# My Photos, Just started, feedback would be appreciated!



## NoahMacLeod (Jun 21, 2014)

Hey here is a link to my facebook page where I post all my photos, I just started this week and Ive really been enjoying it. I just dont really know what Im doing so feedback would be greatly appreciated.  Here is the link to my facebook page where all my photos are https://www.facebook.com/NoahMacLeodPhotography

Cheers NoahMacLeod


----------



## NoahMacLeod (Jun 21, 2014)

Anyone? LOL


----------



## TheNevadanStig (Jun 21, 2014)

If you want actual critique, actually post some photos to the forum. Most are going to ignore a facebook plug, specially from a new user.


----------



## robbins.photo (Jun 21, 2014)

NoahMacLeod said:


> Anyone? LOL



Noah, your best bet is to pick one or at most two images and actually post them to the forum.  If you post more than one or two the feedback you'll get will be a lot more limited because it's time consuming to really give an image a good critique.


----------



## NoahMacLeod (Jun 21, 2014)

oh ok sorry guys haha im new and didnt realize this, i more just wanted people to go to my page and see if the liked them not really critique, i should have worderd that differently


----------



## NoahMacLeod (Jun 21, 2014)

Ok here are links to 2 photos that I want critiqued,ther were too large to upload so theyre on FB. I started taking photos 4 days ago (as ive explained in my other posts) and I would really like the help seeing as I have no idea what Im doin lol, if you want you can check out some of my other photos as theyre all on my FB page! 
thanks NoahMacLeod

https://www.facebook.com/NoahMacLeo...9157004811316/719155354811481/?type=1&theater
https://www.facebook.com/NoahMacLeo...9157004811316/719155908144759/?type=1&theater


----------



## NoahMacLeod (Jun 21, 2014)

Ok sorry I cforgot about the facebook thing is there any way to upload large files.


----------



## KmH (Jun 21, 2014)

NoahMacLeod said:


> Ok here are links to 2 photos that I want critiqued,ther were too large to upload so theyre on FB. I started taking photos 4 days ago (as ive explained in my other posts) and I would really like the help seeing as I have no idea what Im doin lol, if you want you can check out some of my other photos as theyre all on my FB page!
> thanks NoahMacLeod
> 
> https://www.facebook.com/NoahMacLeo...9157004811316/719155354811481/?type=1&theater
> https://www.facebook.com/NoahMacLeo...9157004811316/719155908144759/?type=1&theater


It's better to post them rather than linking to them.
Post in the C&C section (Click on Photo Galleries - see below) of the forums based on the image content:

*Photo Galleries - Photos submitted by members for general display or critique*


----------



## NoahMacLeod (Jun 21, 2014)

I know but I cant upload them theyre too big/?!


----------



## NoahMacLeod (Jun 21, 2014)

didnt even realize what section i put it in too lol, i was sure i put it in nature and wildlife


----------



## TreeofLifeStairs (Jun 22, 2014)

Just resize your image to something smaller (800 pixels along the long side is technically the forum rules for max size). There's many people on here that don't have a broadband connection and large files can take too long to view. It's more of a curtesy. 

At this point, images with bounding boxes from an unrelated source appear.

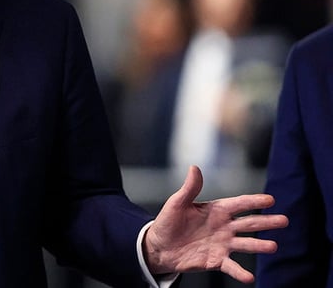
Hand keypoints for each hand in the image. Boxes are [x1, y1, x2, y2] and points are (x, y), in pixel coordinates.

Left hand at [144, 165, 287, 283]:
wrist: (159, 247)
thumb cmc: (168, 222)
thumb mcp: (177, 203)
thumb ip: (189, 188)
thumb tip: (194, 167)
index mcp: (216, 211)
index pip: (238, 204)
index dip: (253, 201)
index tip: (270, 199)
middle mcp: (224, 227)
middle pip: (249, 223)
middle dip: (267, 222)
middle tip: (284, 221)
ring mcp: (222, 244)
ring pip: (245, 244)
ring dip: (259, 246)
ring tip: (273, 246)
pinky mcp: (216, 261)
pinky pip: (231, 266)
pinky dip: (240, 272)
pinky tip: (249, 277)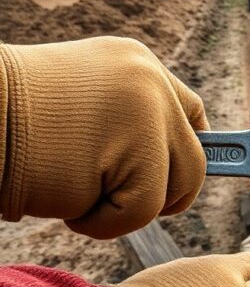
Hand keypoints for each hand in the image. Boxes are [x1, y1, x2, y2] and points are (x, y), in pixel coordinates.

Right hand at [0, 37, 207, 238]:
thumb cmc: (9, 123)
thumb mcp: (81, 107)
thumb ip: (128, 124)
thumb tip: (170, 170)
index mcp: (137, 63)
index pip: (190, 112)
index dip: (188, 151)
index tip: (171, 178)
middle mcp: (150, 83)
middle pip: (194, 160)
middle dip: (165, 194)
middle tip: (120, 204)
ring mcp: (147, 114)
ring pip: (171, 188)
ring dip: (126, 209)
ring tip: (75, 192)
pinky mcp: (135, 151)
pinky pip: (141, 211)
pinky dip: (103, 223)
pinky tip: (66, 202)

I could be wrong but it sounds like you may be more interested in driving traffic to your site than actually looking for people's opinions on your work.


----------



## KmH (Jun 22, 2014)

You don't need to resize your photo, you just need to reduce the file size.
Photo size (3246 px by 2124 px) and file size (2.3 MB) are 2 different things.

Reduce the file size by lowering the Quality setting in the Save dialog box.




NoahMacLeod said:


> didnt even realize what section i put it in too lol, i was sure i put it in nature and wildlife


Yep, you did.
But since the post had a link to a web site and no photos, it got moved to this forum.
So now you would post the photos in the Nature and Wildlife forum if the photos are of nature and wildlife.

You have another option for posting photos - You can upload directly from your computer (2 MB file size limit),
http://www.thephotoforum.com/forum/...how-upload-photos-directly-your-computer.html


----------



## NoahMacLeod (Jun 22, 2014)

No sorry that wwasnt what I was going for I just wasnt sure, but Ill reduce the file size, start a new thread and link it here!


----------